Non per niente la categoria in cui il tasso disoccupazione è calato di meno, negli ultimi anni, è proprio quella dei lavoratori over 50, alcuni dei quali raccontano le loro storie in questa edizione de «La Domenica» (vedi articoli a fianco).

«A livello di Gran Consiglio - prosegue Isabella - dovremmo discutere a breve del prolungamento delle indennità di disoccupazione per le persone sopra i 50 anni di età. Ma è solo un cerotto. Secondo me bisognerebbe favorire anche il reinserimento, per esempio con un incentivo finanziario alle aziende che assumono disoccupati over 50».

Oltre che, aggiunge Alfonso Tuor, economista e docente SUPSI, insistere sulla formazione continua. «Se io dovessi entrare adesso nel mondo del lavoro - ammette -, non troverei posto da nessuna parte.
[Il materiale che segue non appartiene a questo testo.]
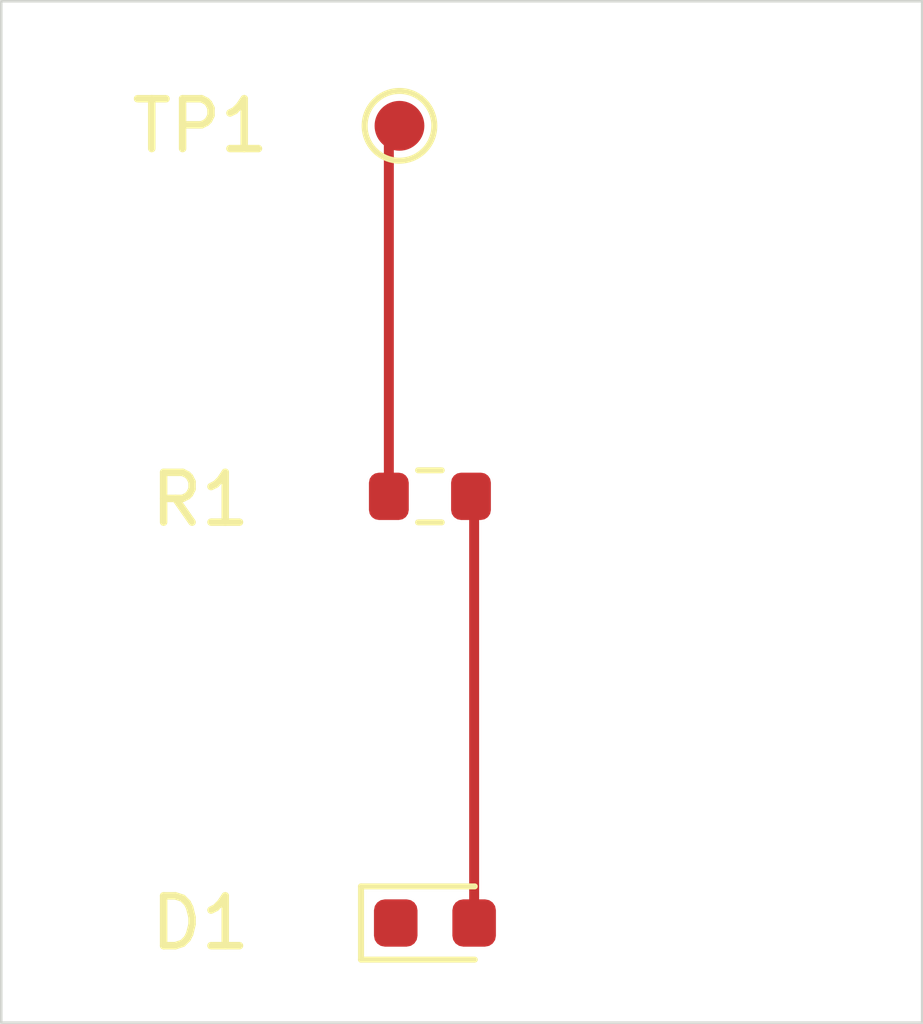
<source format=kicad_pcb>
(kicad_pcb
	(version 20241229)
	(generator "pcbnew")
	(generator_version "9.0")
	(general
		(thickness 1.6)
		(legacy_teardrops no)
	)
	(paper "A4")
	(layers
		(0 "F.Cu" signal)
		(2 "B.Cu" signal)
		(9 "F.Adhes" user "F.Adhesive")
		(11 "B.Adhes" user "B.Adhesive")
		(13 "F.Paste" user)
		(15 "B.Paste" user)
		(5 "F.SilkS" user "F.Silkscreen")
		(7 "B.SilkS" user "B.Silkscreen")
		(1 "F.Mask" user)
		(3 "B.Mask" user)
		(17 "Dwgs.User" user "User.Drawings")
		(19 "Cmts.User" user "User.Comments")
		(21 "Eco1.User" user "User.Eco1")
		(23 "Eco2.User" user "User.Eco2")
		(25 "Edge.Cuts" user)
		(27 "Margin" user)
		(31 "F.CrtYd" user "F.Courtyard")
		(29 "B.CrtYd" user "B.Courtyard")
		(35 "F.Fab" user)
		(33 "B.Fab" user)
		(39 "User.1" user)
		(41 "User.2" user)
		(43 "User.3" user)
		(45 "User.4" user)
	)
	(setup
		(pad_to_mask_clearance 0)
		(allow_soldermask_bridges_in_footprints no)
		(tenting front back)
		(pcbplotparams
			(layerselection 0x00000000_00000000_55555555_5755f5ff)
			(plot_on_all_layers_selection 0x00000000_00000000_00000000_00000000)
			(disableapertmacros no)
			(usegerberextensions no)
			(usegerberattributes yes)
			(usegerberadvancedattributes yes)
			(creategerberjobfile yes)
			(dashed_line_dash_ratio 12.000000)
			(dashed_line_gap_ratio 3.000000)
			(svgprecision 4)
			(plotframeref no)
			(mode 1)
			(useauxorigin no)
			(hpglpennumber 1)
			(hpglpenspeed 20)
			(hpglpendiameter 15.000000)
			(pdf_front_fp_property_popups yes)
			(pdf_back_fp_property_popups yes)
			(pdf_metadata yes)
			(pdf_single_document no)
			(dxfpolygonmode yes)
			(dxfimperialunits yes)
			(dxfusepcbnewfont yes)
			(psnegative no)
			(psa4output no)
			(plot_black_and_white yes)
			(sketchpadsonfab no)
			(plotpadnumbers no)
			(hidednponfab no)
			(sketchdnponfab yes)
			(crossoutdnponfab yes)
			(subtractmaskfromsilk no)
			(outputformat 1)
			(mirror no)
			(drillshape 1)
			(scaleselection 1)
			(outputdirectory "")
		)
	)
	(net 0 "")
	(net 1 "Net-(D1-A)")
	(net 2 "GND")
	(net 3 "+5V")
	(footprint "LED_SMD:LED_0603_1608Metric" (layer "F.Cu") (at 150.2125 106.5))
	(footprint "Resistor_SMD:R_0603_1608Metric" (layer "F.Cu") (at 150.1115 97.9365))
	(footprint "TestPoint:TestPoint_Pad_D1.0mm" (layer "F.Cu") (at 149.5 90.5))
	(gr_rect
		(start 141.5 88)
		(end 160 108.5)
		(stroke
			(width 0.05)
			(type default)
		)
		(fill no)
		(layer "Edge.Cuts")
		(uuid "d52c20c4-f253-45ff-8de9-757add9bb20a")
	)
	(segment
		(start 150.9365 97.9365)
		(end 151 98)
		(width 0.2)
		(layer "F.Cu")
		(net 1)
		(uuid "8f889c81-0c65-4a22-a304-36ff847f7bb5")
	)
	(segment
		(start 151 98)
		(end 151 106.5)
		(width 0.2)
		(layer "F.Cu")
		(net 1)
		(uuid "daadd6a8-2cb9-4ec3-a5fc-3336d63dbf06")
	)
	(segment
		(start 149.2865 90.7135)
		(end 149.5 90.5)
		(width 0.2)
		(layer "F.Cu")
		(net 3)
		(uuid "09e3be2f-bb29-4c7a-8e76-f711d951644c")
	)
	(segment
		(start 149.2865 97.9365)
		(end 149.2865 90.7135)
		(width 0.2)
		(layer "F.Cu")
		(net 3)
		(uuid "192d4fe8-d461-4411-ae35-5cd62115b6a7")
	)
	(segment
		(start 149 97.65)
		(end 149.2865 97.9365)
		(width 0.2)
		(layer "F.Cu")
		(net 3)
		(uuid "8de7c308-3047-4bcc-b941-abde52bcf583")
	)
	(zone
		(net 0)
		(net_name "")
		(layer "B.Cu")
		(uuid "c0fe1bc7-8f40-4715-9b4f-c5fe32d6e30f")
		(hatch edge 0.5)
		(connect_pads
			(clearance 0)
		)
		(min_thickness 0.25)
		(filled_areas_thickness no)
		(keepout
			(tracks not_allowed)
			(vias not_allowed)
			(pads not_allowed)
			(copperpour allowed)
			(footprints allowed)
		)
		(placement
			(enabled no)
			(sheetname "/")
		)
		(fill
			(thermal_gap 0.5)
			(thermal_bridge_width 0.5)
		)
		(polygon
			(pts
				(xy 142 88.5) (xy 159.5 88.5) (xy 159.5 108) (xy 142 108)
			)
		)
	)
	(embedded_fonts no)
)

</source>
L’evoluzione tecnologica avanza a passi da gigante, è difficile starle dietro».

Le due facce dell’immigrazione

Tuor non è invece particolarmente preoccupato per il problema della penuria di personale. «In Svizzera abbiamo ancora salari nettamente superiori a quelli dei Paesi vicini - osserva -, per cui è ancora possibile attrarre manodopera dall’estero, ancor di più in regioni come il Ticino che consentono di continuare a vivere in Italia».

La soluzione dell’immigrazione comporta però, avverte Tuor, anche dei risvolti negativi. «È un fenomeno a due facce - afferma -. Perché è sicuramente positivo che il nostro Paese abbia la capacità di attrarre manodopera. Ma non bisogna dimenticare che questa attrazione implica anche dei costi. C’è il problema della densificazione delle aree urbane, delle infrastrutture che non sono più adeguate al volume che devono sostenere, della forte domanda di alloggi che continua a far aumentare gli affitti».

Una crescita che fa le sue vittime tra le fasce più deboli della popolazione, quelle che già oggi tendono più facilmente a finire ai margini del mercato del lavoro. Alla fine viene da pensare al gatto che si morde la coda.